■ Given text ■
Start of Block
The Good plaintiffs' expert, Dr. Allan Lichtman, criticized the Van Straten plan on a number of grounds, which he characterized as classic methods of gerrymandering. He noted first that the Van Straten plan pits two pairs of Democratic incumbents against each other, thus assuring the loss of two Democratic incumbents. The Good plaintiffs' plan, on the other hand, pits one pair of Republicans and one pair of Democrats against each other, thus sharing the loss of the two seats equally between the parties. Dr. Lichtman concluded that one of the reasons the Van Straten plan is politically unfair is because it pairs incumbent congressmen in the current 14th and 17th districts and in the 7th and 8th districts.

The Van Straten plan is also unfair, according to Dr. Lichtman, in its treatment of *555 the Democratic incumbents from the current 3rd, 6th, and 12th congressional districts. He noted that the Van Straten plan significantly erodes the present population bases of those districts, while at the same time altering their underlying partisan structure in a way that favors Republicans. He found no similar treatment of Republican incumbents in the Good plan and concluded that the Good plan is more politically fair as a result.

Finally, Dr. Lichtman noted that the Van Straten plan unnecessarily "packs" Democratic-leaning voters into certain districts and fragments other concentrations of Democratic-leaning voters into multiple districts, with the effect of diluting Democratic voting strength. These techniques, he concluded, result in a plan that will give the Republicans an unfair advantage in upcoming elections. Again, he noted that the Good plaintiffs' plan does not involve similar packing and fragmentation of Republican-leaning voters.

Dr. Lichtman reached his conclusions on the basis of an extensive statistical analysis of the underlying partisan preferences of Michigan voters. In general, both parties agree that Michigan voters are roughly evenly split between those favoring Republicans and those favoring Democrats. To determine whether a redistricting plan has unfairly packed or fragmented partisan support, therefore, the geographic location of these voters must be identified. Dr. Lichtman examined the results of a partisan statewide election not involving any high profile "glamour" candidates and largely devoid of specific issues, and used it as a base line to evaluate the partisan makeup of each district of the parties' proposed plans. In Dr. Lichtman's opinion, the most ideal election in Michigan for this purpose is the one for the State Board of Education. He explained that the best way to determine the basic partisan preferences of voters is to examine the results of a "bottom-of-the-ticket" race, such as the Board of Education race, because such races are the least likely to be affected by particular issues and individual characteristics of the candidates. He testified that his analysis of several previous Board of Education election results demonstrated that the Van Straten plan had unnecessarily packed and fragmented Democratic voters in a number of districts. The same analysis revealed no such packing and fragmentation in the Good plan. As a result, he concluded that the Good plan is the fairer of the two.
End of Block
■ Requirement 1 ■
Decide whether each statement agrees with the redistricting passage, answering yes or no and quoting the deciding words: (a) The Van Straten plan sets two pairs of Democratic incumbents against each other. (b) Dr. Lichtman judged a governor's race the best election for measuring basic partisan preferences. (c) Both parties agree that Michigan voters lean strongly Republican.
■ Requirement 2 ■
Duplicate the part of the redistricting passage from "The Good plaintiffs' expert, Dr." to "and 8th districts.".
■ Requirement 3 ■
Write the next part of the redistricting passage, picking up after its last sentence.

[Saved entries]
Start of Block
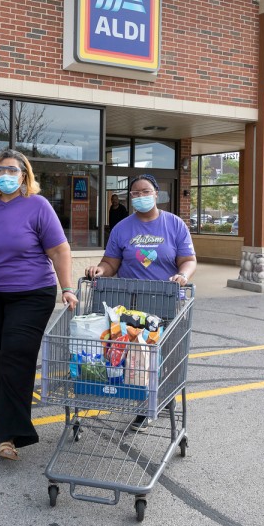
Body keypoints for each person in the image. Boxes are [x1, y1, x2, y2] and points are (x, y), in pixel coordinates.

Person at [0, 149, 78, 461]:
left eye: (13, 170)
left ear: (24, 175)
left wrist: (66, 288)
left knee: (16, 354)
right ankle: (0, 415)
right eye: (1, 170)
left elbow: (59, 250)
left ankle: (10, 436)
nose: (7, 175)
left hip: (32, 293)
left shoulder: (38, 206)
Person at [84, 174, 197, 431]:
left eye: (145, 191)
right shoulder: (122, 228)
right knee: (135, 361)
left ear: (156, 194)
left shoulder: (175, 225)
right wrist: (101, 270)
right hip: (130, 307)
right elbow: (111, 263)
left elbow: (188, 260)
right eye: (135, 194)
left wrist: (183, 275)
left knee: (160, 358)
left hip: (163, 302)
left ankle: (157, 400)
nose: (140, 196)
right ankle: (141, 405)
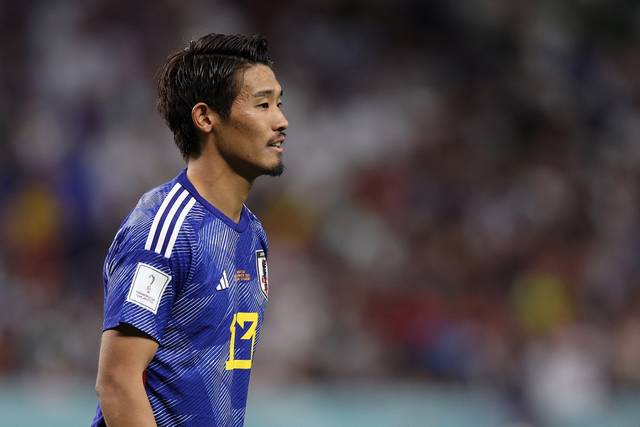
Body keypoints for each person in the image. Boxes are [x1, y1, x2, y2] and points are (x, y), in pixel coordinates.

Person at [91, 33, 288, 427]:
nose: (281, 121)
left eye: (279, 104)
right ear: (205, 118)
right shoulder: (163, 229)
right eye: (263, 104)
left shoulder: (252, 234)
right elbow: (117, 383)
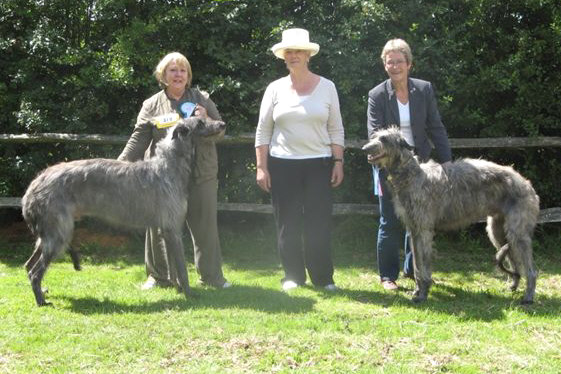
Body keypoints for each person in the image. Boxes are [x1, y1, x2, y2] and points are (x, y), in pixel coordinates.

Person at [118, 52, 231, 289]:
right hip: (162, 178)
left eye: (182, 70)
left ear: (188, 76)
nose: (178, 74)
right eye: (173, 70)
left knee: (205, 227)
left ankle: (211, 277)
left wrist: (206, 116)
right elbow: (138, 140)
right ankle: (159, 277)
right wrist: (118, 167)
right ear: (163, 75)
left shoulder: (201, 99)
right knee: (159, 226)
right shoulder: (152, 105)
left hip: (201, 173)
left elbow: (219, 130)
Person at [255, 28, 345, 291]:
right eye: (289, 52)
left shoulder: (327, 87)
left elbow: (336, 129)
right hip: (282, 164)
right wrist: (262, 167)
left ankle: (323, 278)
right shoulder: (274, 89)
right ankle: (292, 276)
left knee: (319, 223)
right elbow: (263, 131)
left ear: (308, 55)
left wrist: (338, 161)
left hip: (319, 163)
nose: (293, 55)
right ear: (284, 57)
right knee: (287, 224)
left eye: (298, 51)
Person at [367, 39, 452, 290]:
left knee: (419, 219)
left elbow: (436, 127)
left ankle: (414, 271)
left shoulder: (424, 90)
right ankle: (387, 276)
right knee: (389, 219)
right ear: (384, 65)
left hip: (421, 166)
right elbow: (376, 132)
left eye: (399, 61)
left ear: (409, 64)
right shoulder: (377, 95)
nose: (395, 66)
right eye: (389, 62)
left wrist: (447, 163)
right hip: (389, 165)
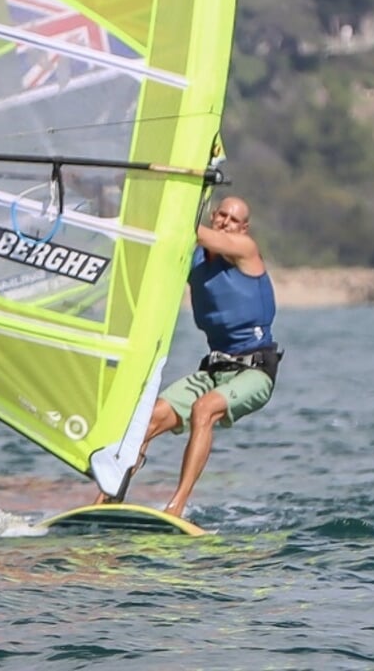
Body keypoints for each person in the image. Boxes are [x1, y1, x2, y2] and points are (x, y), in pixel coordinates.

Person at [97, 196, 281, 517]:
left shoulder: (245, 250)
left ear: (244, 228)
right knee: (146, 421)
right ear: (213, 214)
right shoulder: (193, 259)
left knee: (203, 409)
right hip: (213, 368)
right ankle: (105, 501)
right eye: (221, 214)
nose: (225, 221)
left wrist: (171, 208)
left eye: (234, 219)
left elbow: (199, 234)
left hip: (255, 372)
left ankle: (176, 507)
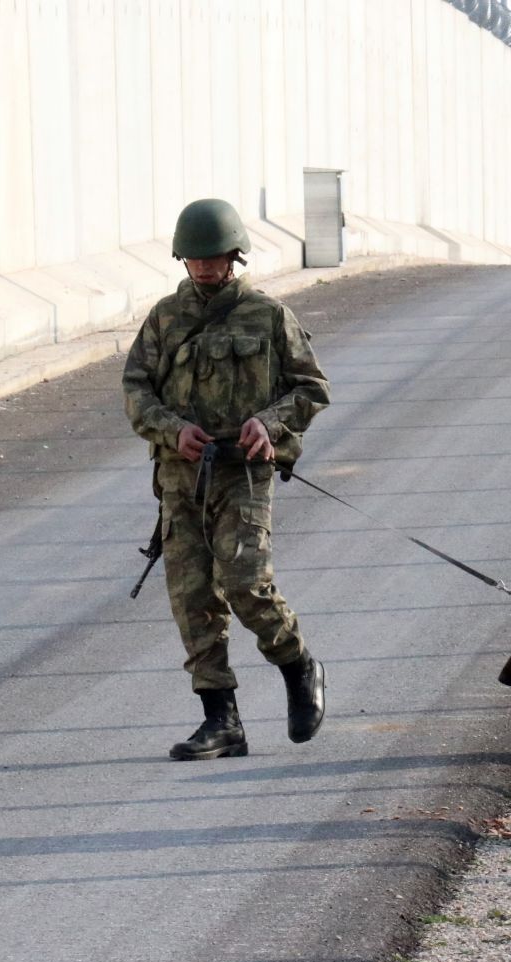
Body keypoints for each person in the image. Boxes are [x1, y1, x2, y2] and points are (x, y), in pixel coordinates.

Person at [122, 198, 332, 760]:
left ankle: (299, 666)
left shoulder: (267, 315)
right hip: (180, 477)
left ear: (235, 255)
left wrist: (269, 422)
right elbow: (136, 391)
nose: (206, 268)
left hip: (243, 474)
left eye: (215, 258)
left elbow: (311, 388)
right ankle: (221, 720)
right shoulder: (165, 318)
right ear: (181, 260)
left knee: (246, 585)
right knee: (193, 598)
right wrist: (171, 429)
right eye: (195, 259)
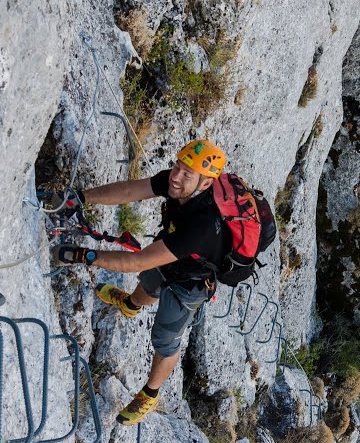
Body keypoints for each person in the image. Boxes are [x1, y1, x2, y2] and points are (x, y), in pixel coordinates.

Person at [50, 139, 227, 425]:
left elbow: (138, 260)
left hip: (191, 284)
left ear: (205, 185)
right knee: (149, 281)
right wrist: (81, 197)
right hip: (171, 253)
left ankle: (150, 393)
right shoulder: (176, 183)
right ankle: (130, 304)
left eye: (186, 174)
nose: (176, 177)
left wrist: (85, 255)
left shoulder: (203, 225)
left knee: (164, 339)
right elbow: (132, 190)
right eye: (177, 166)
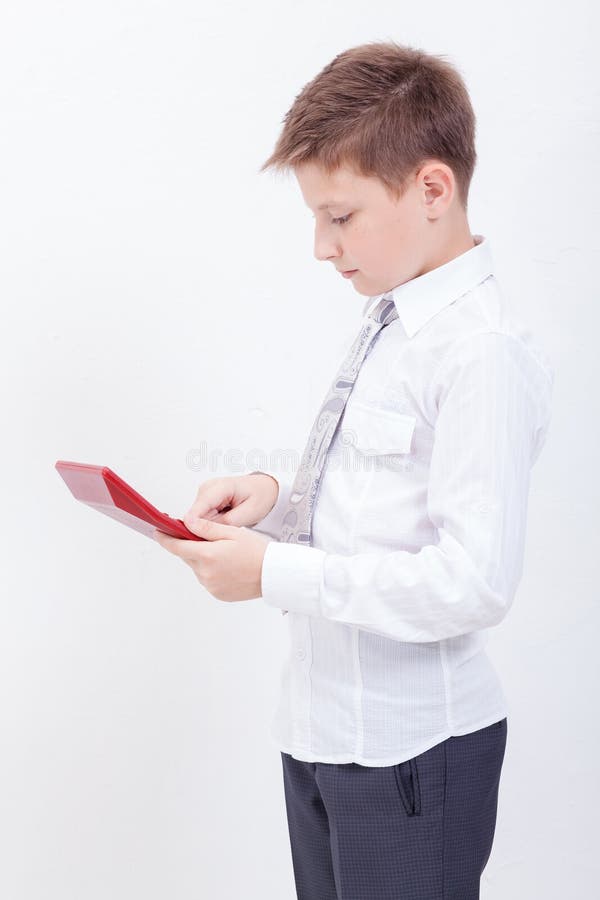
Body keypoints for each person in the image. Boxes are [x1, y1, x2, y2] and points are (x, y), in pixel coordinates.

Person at [153, 40, 554, 900]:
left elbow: (474, 583)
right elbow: (379, 502)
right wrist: (274, 504)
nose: (320, 247)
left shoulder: (478, 353)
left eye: (340, 217)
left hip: (411, 753)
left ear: (432, 190)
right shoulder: (394, 316)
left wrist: (275, 574)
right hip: (325, 731)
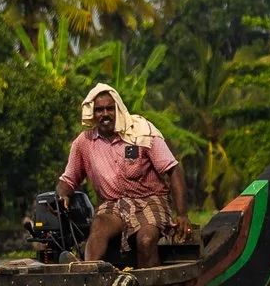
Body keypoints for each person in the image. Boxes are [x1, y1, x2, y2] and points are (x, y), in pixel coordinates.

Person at [55, 83, 191, 266]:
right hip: (112, 204)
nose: (105, 114)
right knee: (98, 229)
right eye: (99, 110)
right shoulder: (84, 143)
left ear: (118, 109)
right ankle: (87, 275)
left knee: (146, 239)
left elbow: (173, 169)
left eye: (110, 109)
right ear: (92, 114)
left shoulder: (141, 131)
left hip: (149, 199)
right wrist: (62, 195)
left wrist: (182, 214)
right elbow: (68, 180)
End of Block
■ Answer area 1 ■
(a) Yes: "the Van Straten plan pits two pairs of Democratic incumbents against each other"
(b) No: "the most ideal election in Michigan for this purpose is the one for the State Board of Education"
(c) No: "both parties agree that Michigan voters are roughly evenly split between those favoring Republicans and those favoring Democrats"

■ Answer area 2 ■
The Good plaintiffs' expert, Dr. Allan Lichtman, criticized the Van Straten plan on a number of grounds, which he characterized as classic methods of gerrymandering. He noted first that the Van Straten plan pits two pairs of Democratic incumbents against each other, thus assuring the loss of two Democratic incumbents. The Good plaintiffs' plan, on the other hand, pits one pair of Republicans and one pair of Democrats against each other, thus sharing the loss of the two seats equally between the parties. Dr. Lichtman concluded that one of the reasons the Van Straten plan is politically unfair is because it pairs incumbent congressmen in the current 14th and 17th districts and in the 7th and 8th districts.

■ Answer area 3 ■
The Van Straten plaintiffs' expert, Dr. Gary King, applied a different analysis to the plans and predictably reached quite different conclusions. In contrast to the methodology of the Good plaintiffs' expert, Dr. King was less concerned with the general partisan leanings of the populace as measured by noncongressional elections and more concerned with their historical preferences in congressional elections. Based primarily on these preferences and secondarily on a host of other factors, Dr. King evaluated the two plans for political fairness under two tests he described as the "proportionality" test and the "partisan symmetry" test.

The proportionality test is actually a test for symmetry in certain narrow circumstances. It tests a redistricting plan to determine whether it is likely to produce, statewide, a congressional delegation that is proportional in its partisan makeup to the overall partisan makeup of the state. Noting that perfect proportionality is quite unusual, Dr. King expressed a preference for the universally applicable "partisan symmetry" test. Under this test, a districting plan is evaluated to determine whether it will allow each party to translate the same percentage of overall votes into the same number of congressional seats. If both parties can translate votes into seats in the same proportion, the plan achieves partisan symmetry and is politically fair. For example, if under a proposed plan one party could win 75% of the seats with 55% of the popular vote, the plan would be fair only if the other party could also win 75% of the seats with 55% of the popular vote. Applying this analysis to both the Van Straten and the Good plans, Dr. King concluded that the Good plan is biased in favor of the Democrats and therefore *556 politically unfair, while the Van Straten plan is not biased and therefore is fair.

We conclude that the testimony of these experts, as well as the other evidence in the case, has established that both proposed plans were designed to advantage the political parties on whose behalf they were drafted and submitted. It is clear that a redistricting plan can be drawn in any number of imaginative ways to achieve political advantage and yet satisfy any given test of political fairness. The parties' own experts have convinced us that a given plan may appear to be fair under a particular test and in reality be a gross gerrymander. That both parties have found eminently qualified experts to extoll the political fairness of their own plan as compared to that of their opponent suggests to us that their elevation of this criterion above all others is, in the last analysis, an attempt to obtain partisan advantage under the guise of achieving political fairness.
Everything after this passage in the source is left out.